Lately I’ve been thinking about what’ll happen when I reach financial independence.
Right now I’m working in a particularly white, male-dominated area of tech. In my group there are over a hundred technologists. At the age of twenty-six, I am the most senior woman of the group. There used to be quite a few women in just-under-C-level roles, but they all left en masse after no women ended up in the C-suite. No minorities either, for what it’s worth.
I have been told that this year, our incoming college graduates have been recruited 50-50 men and women, which is good. In hiring committees, I’ve come across my fair share of cringe-worthy moments. Like when my colleague remarked that an American-born Asian candidate needed to improve his English skills. Or when another defended hiring a candidate that was dismissive and sexist to the administrative staff. There have been times I was the deciding vote between hiring a qualified female or minority candidate or not.
I’m at the point in my career where the youngest new hires see me as a mentor. A couple of them even thought I was a mom (still reeling from that one). They ask my advice. I put them up for promotions. I am now apparently “old.”
I have enough seniority to affect some influence in my department. And if I decided to lean my career, I could probably increase it. In this area that really needs more diversity, I can continue to push bit by bit for change.
The problem is: I don’t identify strongly with my current field. Nor with tech in general. I don’t know if it’s just not a fit or if the culture has worn me down, but when I hit financial independence I plan to leave tech. I may even go before then.
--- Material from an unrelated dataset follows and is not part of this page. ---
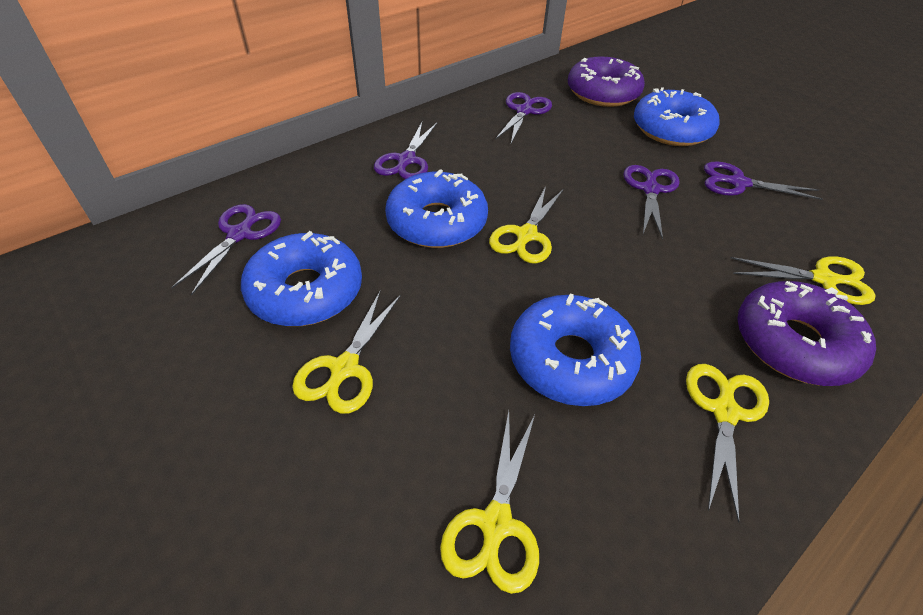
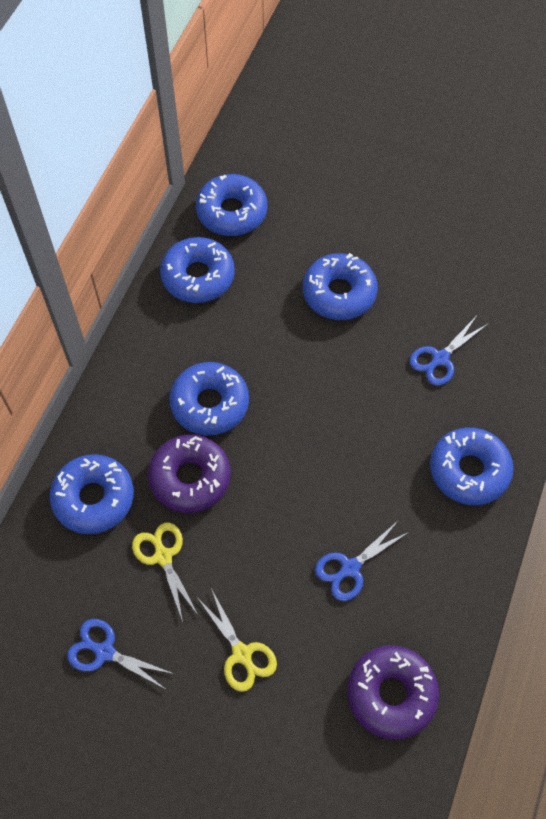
blue donut: [241,231,362,326] [385,169,488,248] [510,293,641,406] [634,87,720,146] = 4 -> [50,454,134,534] [160,237,235,303] [170,362,249,436] [196,174,267,236] [303,253,378,320] [430,428,513,505] = 6
blue scissors: none = 0 -> [67,619,174,690] [315,520,409,601] [410,317,489,386] = 3
purple scissors: [171,204,281,296] [374,122,437,179] [495,92,552,143] [623,165,680,240] [704,161,823,200] = 5 -> none = 0
yellow scissors: [292,292,401,414] [440,411,539,594] [489,186,563,264] [686,364,769,523] [730,256,875,305] = 5 -> [132,523,198,622] [198,588,277,692] = 2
That means around the peak of my career I’ll be throwing away any hard-earned influence I have. And that feels uncomfortable. Shouldn’t I be making spaces for women and minorities? Don’t I have a moral imperative to suck it up, put on my activist hat, stick it out (maybe even past FIRE) and pave the way? Even if I don’t like it.
I imagine I’ll be able to assuage my guilt of leaving after FIRE. I only have so much life and labor and I want to spend as much of it as I can doing things that bring me joy. Even so, there’s more I could be doing now while I’m here to increase my sphere of influence. I could stomp out my burnout, go corporate, get ambitious for those promotions. If I really push myself, in the next eight or nine years I’m still working, I could leave a real legacy behind me. But do I have the energy to do it?
What do you think? Are you a minority in your field? Is there a moral imperative for those who can to “lean in”?